Kudzanai Makanyanga, a Chemical Engineering student in 2015, was a beneficiary of the campaign.
“I appreciate Natsai and her mentorship; the training that I got under her guidance is what has shaped my career now,” Makanyanga says of Mawoni.
“Right now, I am working as a production and quality engineer at LaFarge (a cement company),” Makanyanga adds.
Mawoni has had a storied career so far. While working at Dulux, she successfully wrote a grant proposal that secured the company a million-dollar project, winning an award for the completion of the project within its stipulated six-month period.
During her time working as the Chief Technical Officer of the paint manufacturing company Inesfly in Ghana, her core work focused on making paint to combat insects, including mosquitos that cause veterinary diseases like malaria.

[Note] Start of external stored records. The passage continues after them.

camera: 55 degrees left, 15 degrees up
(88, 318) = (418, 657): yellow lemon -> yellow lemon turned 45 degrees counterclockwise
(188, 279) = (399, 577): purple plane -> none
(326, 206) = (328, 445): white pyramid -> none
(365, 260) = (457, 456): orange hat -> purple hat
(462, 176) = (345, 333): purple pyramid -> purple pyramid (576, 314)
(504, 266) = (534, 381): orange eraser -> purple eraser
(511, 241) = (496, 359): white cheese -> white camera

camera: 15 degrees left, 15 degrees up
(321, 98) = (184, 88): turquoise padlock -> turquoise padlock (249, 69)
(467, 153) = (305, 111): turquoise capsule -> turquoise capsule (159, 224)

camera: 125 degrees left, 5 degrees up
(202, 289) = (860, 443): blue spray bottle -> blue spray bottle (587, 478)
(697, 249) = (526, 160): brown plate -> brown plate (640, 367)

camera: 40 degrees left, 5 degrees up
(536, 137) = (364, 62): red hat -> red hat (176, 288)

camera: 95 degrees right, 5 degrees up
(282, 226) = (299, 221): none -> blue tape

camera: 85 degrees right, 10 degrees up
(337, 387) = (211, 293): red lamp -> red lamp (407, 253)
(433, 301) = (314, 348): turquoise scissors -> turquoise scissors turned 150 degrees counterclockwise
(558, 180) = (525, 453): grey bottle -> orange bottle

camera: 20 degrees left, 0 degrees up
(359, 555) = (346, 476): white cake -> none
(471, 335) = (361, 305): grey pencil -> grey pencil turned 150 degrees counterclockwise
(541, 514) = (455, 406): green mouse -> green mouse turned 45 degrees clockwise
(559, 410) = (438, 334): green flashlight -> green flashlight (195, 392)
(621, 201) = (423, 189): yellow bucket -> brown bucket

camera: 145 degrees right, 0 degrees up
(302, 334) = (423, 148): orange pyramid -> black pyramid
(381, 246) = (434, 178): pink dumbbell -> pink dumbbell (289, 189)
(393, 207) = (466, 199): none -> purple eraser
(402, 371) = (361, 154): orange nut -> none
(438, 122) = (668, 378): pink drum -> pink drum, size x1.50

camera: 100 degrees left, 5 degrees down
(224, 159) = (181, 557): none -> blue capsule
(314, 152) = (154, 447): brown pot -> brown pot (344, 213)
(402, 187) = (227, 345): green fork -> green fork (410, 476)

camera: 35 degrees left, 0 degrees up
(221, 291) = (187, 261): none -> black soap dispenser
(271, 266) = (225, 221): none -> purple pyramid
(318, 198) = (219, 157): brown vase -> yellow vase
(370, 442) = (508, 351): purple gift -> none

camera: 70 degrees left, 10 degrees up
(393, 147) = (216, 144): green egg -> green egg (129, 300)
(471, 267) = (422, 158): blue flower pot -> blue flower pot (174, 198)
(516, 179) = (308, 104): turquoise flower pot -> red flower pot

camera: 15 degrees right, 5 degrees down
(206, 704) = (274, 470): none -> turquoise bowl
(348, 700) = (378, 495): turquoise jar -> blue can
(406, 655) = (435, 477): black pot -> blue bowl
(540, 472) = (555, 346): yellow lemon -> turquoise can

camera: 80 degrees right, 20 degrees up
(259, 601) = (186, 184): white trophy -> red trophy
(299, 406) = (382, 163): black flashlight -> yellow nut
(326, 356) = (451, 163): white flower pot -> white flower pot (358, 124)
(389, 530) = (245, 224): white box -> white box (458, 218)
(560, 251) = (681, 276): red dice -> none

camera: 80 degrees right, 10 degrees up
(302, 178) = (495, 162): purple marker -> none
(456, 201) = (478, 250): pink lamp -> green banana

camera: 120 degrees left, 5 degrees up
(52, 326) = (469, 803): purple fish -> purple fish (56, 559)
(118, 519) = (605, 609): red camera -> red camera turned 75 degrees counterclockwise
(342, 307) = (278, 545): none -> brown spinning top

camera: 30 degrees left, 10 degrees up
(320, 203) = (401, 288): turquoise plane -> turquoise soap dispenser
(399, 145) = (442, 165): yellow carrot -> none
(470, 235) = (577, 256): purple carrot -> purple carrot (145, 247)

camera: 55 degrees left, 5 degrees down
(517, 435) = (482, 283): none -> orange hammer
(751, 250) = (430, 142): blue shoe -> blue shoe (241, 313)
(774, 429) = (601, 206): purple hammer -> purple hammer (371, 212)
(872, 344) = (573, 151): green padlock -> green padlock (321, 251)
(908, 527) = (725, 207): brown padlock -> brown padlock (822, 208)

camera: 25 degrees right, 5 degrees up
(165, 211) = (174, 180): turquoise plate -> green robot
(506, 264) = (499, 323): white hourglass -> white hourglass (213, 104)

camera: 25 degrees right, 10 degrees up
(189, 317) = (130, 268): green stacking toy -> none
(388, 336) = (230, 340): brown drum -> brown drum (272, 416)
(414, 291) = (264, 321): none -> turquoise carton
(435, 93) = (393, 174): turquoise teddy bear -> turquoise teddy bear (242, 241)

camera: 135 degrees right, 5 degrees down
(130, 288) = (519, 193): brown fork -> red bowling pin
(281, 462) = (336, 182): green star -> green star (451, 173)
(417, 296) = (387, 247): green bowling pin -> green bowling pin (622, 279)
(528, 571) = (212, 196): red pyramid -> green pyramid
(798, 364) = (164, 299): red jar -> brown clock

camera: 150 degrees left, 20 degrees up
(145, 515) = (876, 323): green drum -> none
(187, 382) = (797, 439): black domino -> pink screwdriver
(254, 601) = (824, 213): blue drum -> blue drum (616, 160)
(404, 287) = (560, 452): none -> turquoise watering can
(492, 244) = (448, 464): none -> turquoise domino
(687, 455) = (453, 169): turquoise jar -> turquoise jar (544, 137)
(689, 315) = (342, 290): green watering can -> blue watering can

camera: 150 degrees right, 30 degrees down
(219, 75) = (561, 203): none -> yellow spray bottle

“They were doing it using an innovative technology that’s actually patented, so it hasn’t been done that way before,” she explained.
As male-dominated as the tech space is, however, Mawoni continues to serve as a source of encouragement for more women to dive in.
“I am passionate about women, business, science, and technology, and the role I see myself playing is transforming African businesses through innovation and entrepreneurship,” Mawoni asserted.
She successfully applied and was accepted into the highly competitive TechWomen six-week fellowship in Silicon Valley, travelling to Sierra Leone through the program delegation, where she met a young woman she began mentoring who is now studying mechanical and aerospace engineering in Senegal.
“I’m just a girl from Hwange,” Mawoni chuckled, without paying much mind to the impact of her work and the trail she has set for other women to follow suit. Her goal is to continue paving the way for more women to “use science and technology to drive our economies forward.”
However, Mawoni is now keen on getting involved in policymaking to leverage STEM to grow economies—and for her, this is a path she not only wants women to walk but to trailblaze. From a development perspective, science and technology will play a leading role, and she wants women to be at the cutting edge of development. It’s something she believes will be crucial for Africa’s future.
“I feel the only way we are actually going to make an impact and create solutions for Africa is that we need to solve problems that are unique to Africa, but we are only going to do that through innovation,” she said.